A moral imperative to address health-harming legal needs is increasingly augmented by financial incentives. Cincinnati Children’s recently contracted with a large Medicaid Managed Care Organization in Southwest Ohio to assume risk for the health of ~120,000 children through an Accountable Care Organization, enabling innovations in care delivery. In the last year alone, ~70% of Child HeLP referrals were for children covered under this value-based initiative. Driven by evidence of impact embedded in the data we have generated through Child HeLP,20 we have set up a pilot whereby our Accountable Care Organization is now contributing to existing and expanding services. Although this payer is not yet fully funding operating dollars, it is an important step in that direction. With existing data sharing capabilities, and with growing data linkages with the Accountable Care Organization, we anticipate evaluation will be a key component of this emerging medical-legal-payer partnership.
Conclusion
Unmet legal needs negatively influence health outcomes. MLPs, which connect medical and legal partners to address such needs, can meaningfully improve health outcomes — but they are only as effective as their partnership is strong. The strength and adaptability of MLPs require a dedicated approach to co-management, one that is built on trust and aligned on objectives.
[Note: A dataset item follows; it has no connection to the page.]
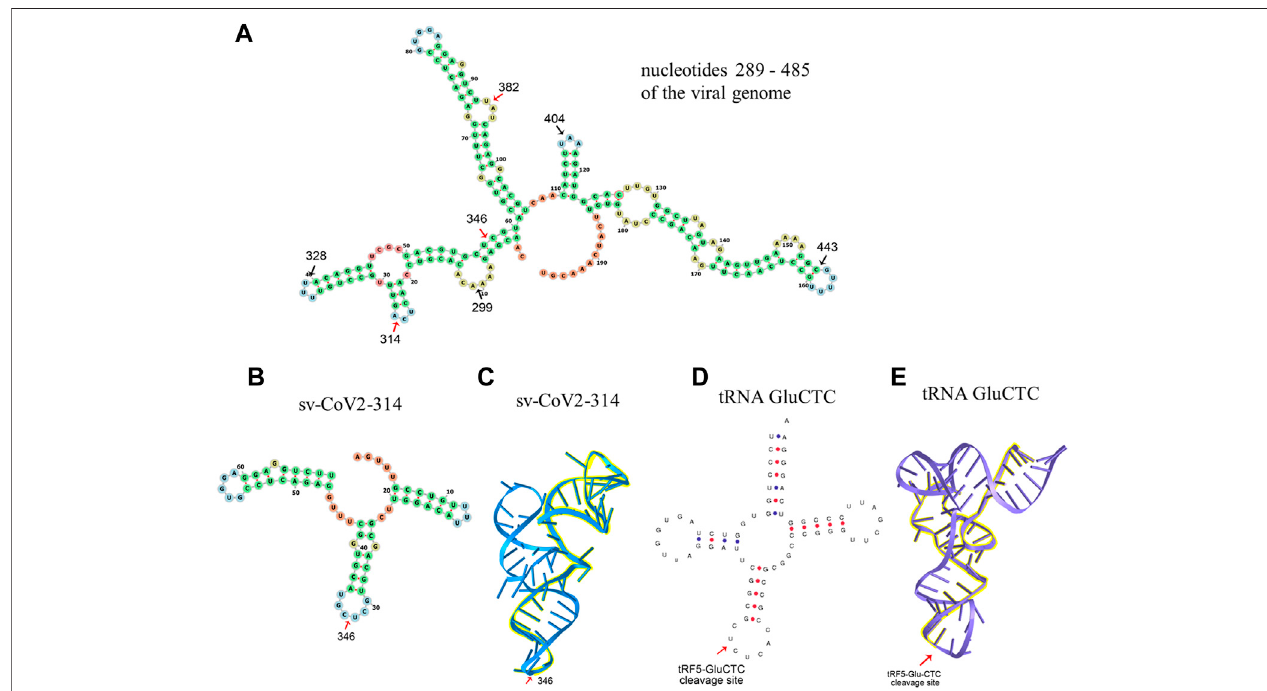
FIGURE 8 | Structure prediction of viral small RNA. (A) The secondary structure of viral nucleotides 289 – 485. The secondary (B) and tertiary (C) structure of sv- CoV2-314. The secondary (D) and tertiary (E) structure of a tRNA example GluCTC. Arrows indicated cleavage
QI methods, and data on pertinent process and outcome measures, facilitate the identification of problems and patterns in more efficient ways.
Acknowledgements
The authors would like to thank partners in the Pediatric Primary Care Centers of Cincinnati Children’s and advocates at the Legal Aid Society of Greater Cincinnati as they have been vital to the development and lasting impact of our program. This work was also supported, in part, by the Agency for Healthcare Research and Quality (AHRQ, 1R01HS027996).